INSTRUCTION: Pictures stay out of the copy. Everything else in the records must be repeated exactly.

== Segment start ==

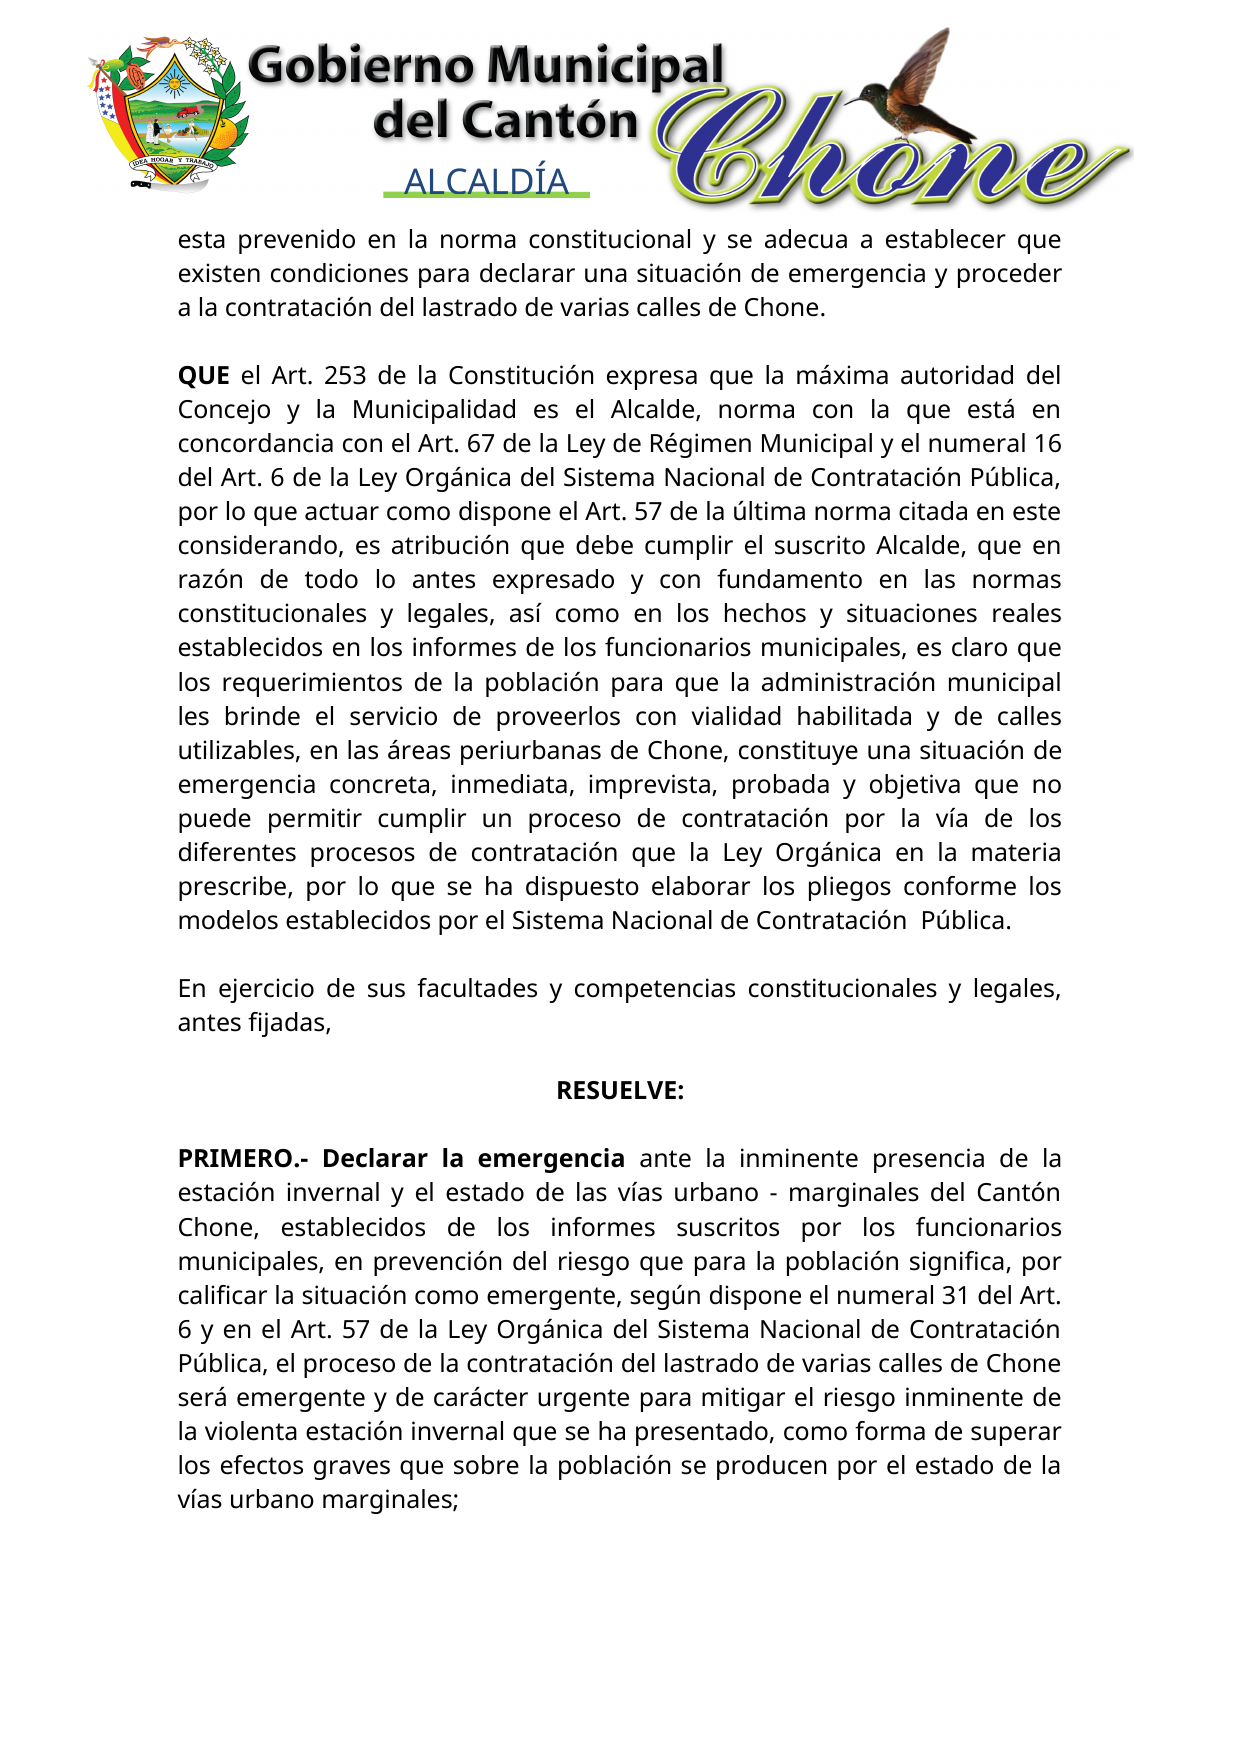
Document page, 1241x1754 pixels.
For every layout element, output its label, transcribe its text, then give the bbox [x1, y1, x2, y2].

text En ejercicio de sus facultades y competencias constitucionales y legales, antes fijadas, [177, 971, 1063, 1039]
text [177, 148, 1063, 323]
text RESUELVE: [177, 1073, 1063, 1107]
picture [87, 22, 1134, 222]
text PRIMERO.- Declarar la emergencia ante la inminente presencia de la estación invernal y el estado de las vías urbano - marginales del Cantón Chone, establecidos de los informes suscritos por los funcionarios municipales, en prevención del riesgo que para la población significa, por calificar la situación como emergente, según dispone el numeral 31 del Art. 6 y en el Art. 57 de del Sistema Nacional de Contratación Pública, el proceso de la contratación del lastrado de varias calles de Chone será emergente y de carácter urgente para mitigar el riesgo inminente de la violenta estación invernal que se ha presentado, como forma de superar los efectos graves que sobre la población se producen por el estado de la vías urbano marginales; [177, 1141, 1063, 1516]
text QUE el Art. 253 de la Constitución expresa que la máxima autoridad del Concejo y la Municipalidad es el Alcalde, norma con la que está en concordancia con el Art. 67 de la Ley de Régimen Municipal y el numeral 16 del Art. 6 de la Ley Orgánica del Sistema Nacional de Contratación Pública, por lo que actuar como dispone el Art. 57 de la última norma citada en este considerando, es atribución que debe cumplir el suscrito Alcalde, que en razón de todo lo antes expresado y con fundamento en las normas constitucionales y legales, así como en los hechos y situaciones reales establecidos en los informes de los funcionarios municipales, es claro que los requerimientos de la población para que la administración municipal les brinde el servicio de proveerlos con vialidad habilitada y de calles utilizables, en las áreas periurbanas de Chone, constituye una situación de emergencia concreta, inmediata, imprevista, probada y objetiva que no puede permitir cumplir un proceso de contratación por la vía de los diferentes procesos de contratación que en la materia prescribe, por lo que se ha dispuesto elaborar los pliegos conforme los modelos establecidos por el Sistema Nacional de Contratación Pública. [177, 358, 1063, 937]
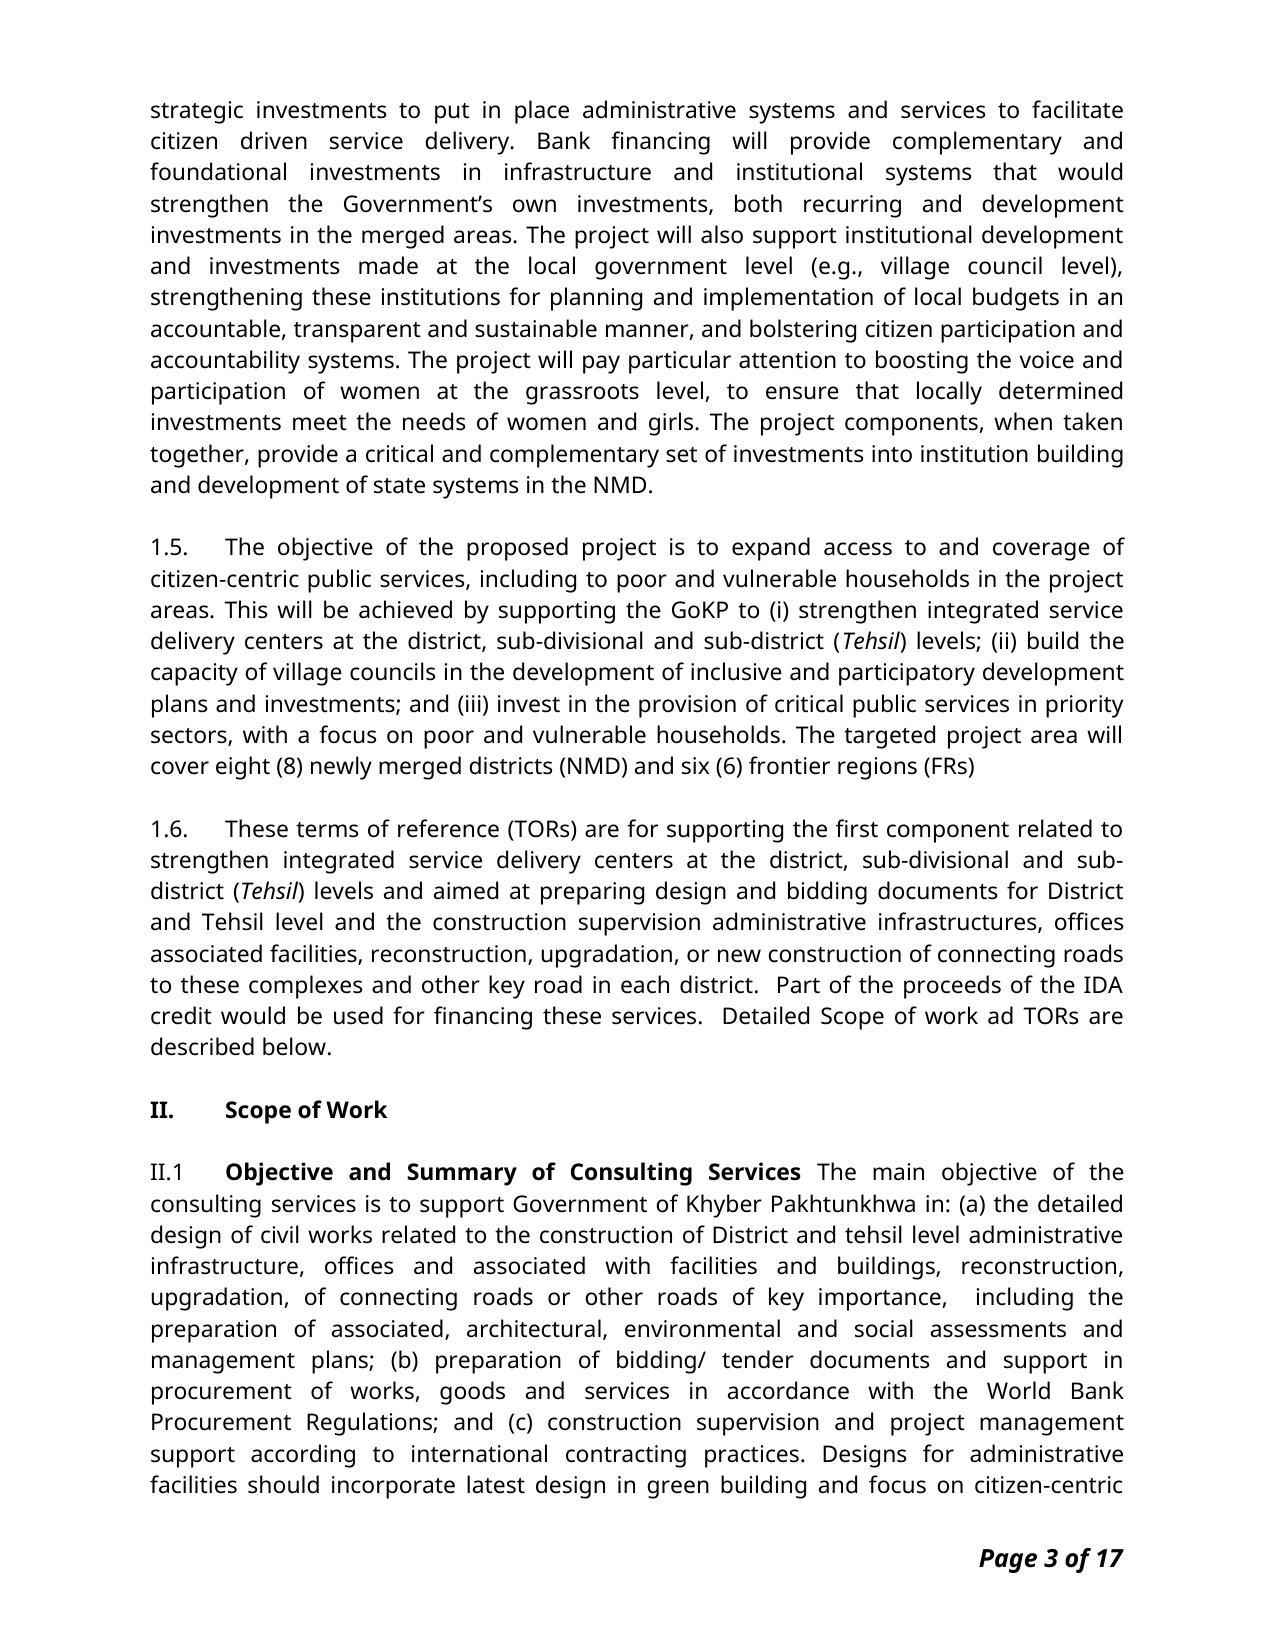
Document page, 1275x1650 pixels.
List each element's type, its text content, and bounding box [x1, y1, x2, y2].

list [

== Segment end ==

TASK OUTPUT:
Document page, 1241x1754 pixels.
For every layout element, output its label, transcribe its text, then give the bbox [x1, y1, x2, y2].

text En ejercicio de sus facultades y competencias constitucionales y legales, antes fijadas, [177, 971, 1063, 1039]
text [177, 148, 1063, 323]
text RESUELVE: [177, 1073, 1063, 1107]
picture [87, 22, 1134, 222]
text PRIMERO.- Declarar la emergencia ante la inminente presencia de la estación invernal y el estado de las vías urbano - marginales del Cantón Chone, establecidos de los informes suscritos por los funcionarios municipales, en prevención del riesgo que para la población significa, por calificar la situación como emergente, según dispone el numeral 31 del Art. 6 y en el Art. 57 de del Sistema Nacional de Contratación Pública, el proceso de la contratación del lastrado de varias calles de Chone será emergente y de carácter urgente para mitigar el riesgo inminente de la violenta estación invernal que se ha presentado, como forma de superar los efectos graves que sobre la población se producen por el estado de la vías urbano marginales; [177, 1141, 1063, 1516]
text QUE el Art. 253 de la Constitución expresa que la máxima autoridad del Concejo y la Municipalidad es el Alcalde, norma con la que está en concordancia con el Art. 67 de la Ley de Régimen Municipal y el numeral 16 del Art. 6 de la Ley Orgánica del Sistema Nacional de Contratación Pública, por lo que actuar como dispone el Art. 57 de la última norma citada en este considerando, es atribución que debe cumplir el suscrito Alcalde, que en razón de todo lo antes expresado y con fundamento en las normas constitucionales y legales, así como en los hechos y situaciones reales establecidos en los informes de los funcionarios municipales, es claro que los requerimientos de la población para que la administración municipal les brinde el servicio de proveerlos con vialidad habilitada y de calles utilizables, en las áreas periurbanas de Chone, constituye una situación de emergencia concreta, inmediata, imprevista, probada y objetiva que no puede permitir cumplir un proceso de contratación por la vía de los diferentes procesos de contratación que en la materia prescribe, por lo que se ha dispuesto elaborar los pliegos conforme los modelos establecidos por el Sistema Nacional de Contratación Pública. [177, 358, 1063, 937]
Document page, 1275x1650 pixels.
List each element's type, its text content, and bounding box [x1, y1, x2, y2].

list [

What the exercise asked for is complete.